Part 2: The room changes. Conversations fade. Even the air feels heavier.

That photo did not happen because of revenge alone. It happened because six years earlier, I made myself a promise while standing in front of that fire: if I ever had power again, I would never use it the way my father did.
Nate drove me to Columbus that same night with a backpack, forty-three dollars in cash, and the envelope from his trunk. I slept on his cousin’s couch for two weeks before the trade program started. During the day, I worked demolition for a contractor who liked hiring kids nobody else wanted. At night, I studied estimating, job-site safety, and project scheduling. I learned fast because I had no choice.
For the first year, survival was the whole plan. Rent. Food. Gas. Tuition. I bought jeans at thrift stores and steel-toe boots from discount racks. I said yes to every shift. I framed houses in winter, patched roofs in spring, hauled drywall in July heat, and learned which foremen were worth listening to and which ones only knew how to bark. By twenty-two, I was running small crews. By twenty-four, I had my contractor’s license and a used pickup with my company name magneted on the side: Hayes Restoration & Build. I kept the last name because I wanted to redefine it, not run from it.

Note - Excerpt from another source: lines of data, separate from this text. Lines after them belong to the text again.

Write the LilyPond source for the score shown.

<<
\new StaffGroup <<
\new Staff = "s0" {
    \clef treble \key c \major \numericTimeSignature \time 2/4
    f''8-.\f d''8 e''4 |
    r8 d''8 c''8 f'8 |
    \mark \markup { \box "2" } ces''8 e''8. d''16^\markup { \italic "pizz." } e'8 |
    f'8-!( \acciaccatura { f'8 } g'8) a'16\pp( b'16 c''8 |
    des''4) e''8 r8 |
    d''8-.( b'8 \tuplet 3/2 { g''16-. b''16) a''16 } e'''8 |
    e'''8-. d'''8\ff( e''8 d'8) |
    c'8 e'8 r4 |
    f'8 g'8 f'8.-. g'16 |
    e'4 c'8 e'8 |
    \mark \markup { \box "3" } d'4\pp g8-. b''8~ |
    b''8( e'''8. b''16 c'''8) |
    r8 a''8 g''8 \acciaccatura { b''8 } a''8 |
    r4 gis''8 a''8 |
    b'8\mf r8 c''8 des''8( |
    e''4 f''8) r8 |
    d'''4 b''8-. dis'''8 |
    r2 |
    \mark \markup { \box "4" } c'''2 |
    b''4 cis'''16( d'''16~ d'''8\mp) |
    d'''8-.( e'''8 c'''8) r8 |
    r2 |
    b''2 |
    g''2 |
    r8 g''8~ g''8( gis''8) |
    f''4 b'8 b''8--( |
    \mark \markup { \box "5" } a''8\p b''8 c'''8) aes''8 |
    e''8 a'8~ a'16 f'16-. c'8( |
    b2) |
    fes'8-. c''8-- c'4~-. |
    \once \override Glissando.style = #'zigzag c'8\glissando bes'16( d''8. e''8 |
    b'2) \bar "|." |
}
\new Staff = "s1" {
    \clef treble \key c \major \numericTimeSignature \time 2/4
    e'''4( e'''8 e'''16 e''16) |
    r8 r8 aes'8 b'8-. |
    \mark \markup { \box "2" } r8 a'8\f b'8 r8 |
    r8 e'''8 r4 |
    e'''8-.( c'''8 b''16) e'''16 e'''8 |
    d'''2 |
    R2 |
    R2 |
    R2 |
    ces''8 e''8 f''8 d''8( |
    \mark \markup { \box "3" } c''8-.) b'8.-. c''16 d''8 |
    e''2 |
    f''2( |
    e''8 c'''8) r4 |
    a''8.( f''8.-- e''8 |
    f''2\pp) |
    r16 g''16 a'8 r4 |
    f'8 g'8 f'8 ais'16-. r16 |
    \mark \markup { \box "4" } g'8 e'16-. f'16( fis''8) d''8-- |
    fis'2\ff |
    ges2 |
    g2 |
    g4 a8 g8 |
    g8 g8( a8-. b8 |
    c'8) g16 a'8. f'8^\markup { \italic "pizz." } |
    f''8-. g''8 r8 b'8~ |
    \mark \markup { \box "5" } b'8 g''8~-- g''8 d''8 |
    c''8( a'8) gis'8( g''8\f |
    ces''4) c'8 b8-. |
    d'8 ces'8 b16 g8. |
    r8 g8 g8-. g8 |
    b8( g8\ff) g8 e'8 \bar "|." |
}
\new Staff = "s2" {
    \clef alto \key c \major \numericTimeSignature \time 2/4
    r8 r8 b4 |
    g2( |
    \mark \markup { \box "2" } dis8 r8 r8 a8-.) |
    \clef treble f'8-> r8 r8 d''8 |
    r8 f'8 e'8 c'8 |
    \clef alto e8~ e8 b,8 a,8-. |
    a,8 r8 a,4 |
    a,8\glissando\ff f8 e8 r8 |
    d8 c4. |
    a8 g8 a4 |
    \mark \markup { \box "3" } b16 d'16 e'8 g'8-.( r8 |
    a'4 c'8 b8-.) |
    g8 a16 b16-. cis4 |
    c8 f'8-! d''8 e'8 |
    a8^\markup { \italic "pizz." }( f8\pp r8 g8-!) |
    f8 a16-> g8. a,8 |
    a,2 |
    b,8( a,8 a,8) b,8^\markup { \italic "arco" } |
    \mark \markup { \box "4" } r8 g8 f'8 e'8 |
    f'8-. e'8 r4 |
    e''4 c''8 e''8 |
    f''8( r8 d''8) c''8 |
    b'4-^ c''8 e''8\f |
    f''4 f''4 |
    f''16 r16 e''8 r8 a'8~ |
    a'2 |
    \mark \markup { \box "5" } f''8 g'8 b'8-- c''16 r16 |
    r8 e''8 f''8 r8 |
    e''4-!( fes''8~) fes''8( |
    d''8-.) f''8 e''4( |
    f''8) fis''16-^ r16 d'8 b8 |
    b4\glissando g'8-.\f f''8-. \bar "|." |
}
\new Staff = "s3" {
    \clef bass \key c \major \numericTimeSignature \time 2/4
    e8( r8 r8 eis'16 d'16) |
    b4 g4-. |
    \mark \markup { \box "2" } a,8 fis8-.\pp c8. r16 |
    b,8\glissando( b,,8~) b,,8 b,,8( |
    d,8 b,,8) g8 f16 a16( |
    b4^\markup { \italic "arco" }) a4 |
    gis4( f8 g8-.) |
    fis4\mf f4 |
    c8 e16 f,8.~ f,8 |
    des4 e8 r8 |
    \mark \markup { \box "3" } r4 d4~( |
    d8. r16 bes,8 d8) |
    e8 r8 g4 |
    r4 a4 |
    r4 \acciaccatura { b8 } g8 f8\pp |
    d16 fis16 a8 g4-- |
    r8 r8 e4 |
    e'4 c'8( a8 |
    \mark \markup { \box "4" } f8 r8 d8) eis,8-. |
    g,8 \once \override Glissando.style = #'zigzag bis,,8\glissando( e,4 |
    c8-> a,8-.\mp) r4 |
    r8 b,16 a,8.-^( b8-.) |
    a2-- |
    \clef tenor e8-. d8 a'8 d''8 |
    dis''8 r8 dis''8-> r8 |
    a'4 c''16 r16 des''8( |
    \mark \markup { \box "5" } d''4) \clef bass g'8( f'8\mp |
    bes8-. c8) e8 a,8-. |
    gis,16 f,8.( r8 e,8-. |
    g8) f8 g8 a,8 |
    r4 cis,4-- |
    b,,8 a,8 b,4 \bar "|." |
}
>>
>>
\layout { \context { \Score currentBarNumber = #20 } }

People trusted me because I showed up on time, finished work clean, and never talked down to anyone. A retired couple recommended me to a realtor. That realtor introduced me to an investor. The investor brought me distressed properties nobody wanted to touch. Water damage, code violations, bad wiring, collapsing porches. I took the ugly jobs and turned them profitable.
I did not become rich overnight. Most years felt like clawing my way forward one invoice at a time. But slowly, the numbers changed. I hired two employees, then five. Opened a small office. Built credit. Learned how county auctions worked. Learned how banks stalled, how taxes piled up, how pride made people lose houses they should have sold months earlier.
I heard about my father through old neighbors and public records, never directly from him. After I left, he told people I had failed. Then he told them I had disappeared. Eventually, people stopped asking. Meanwhile, he missed property tax payments, borrowed against the house twice, and let the place rot. The man who once acted like that little white house was his kingdom could not keep up with it.
The auction notice appeared online on a rainy Thursday morning. Parcel number, address, minimum bid.
I stared at the screen for a long time before registering what I was feeling.
It was not joy.
It was the cold, steady realization that the moment he used to break me had finally circled back.
And this time, I was the one holding the match.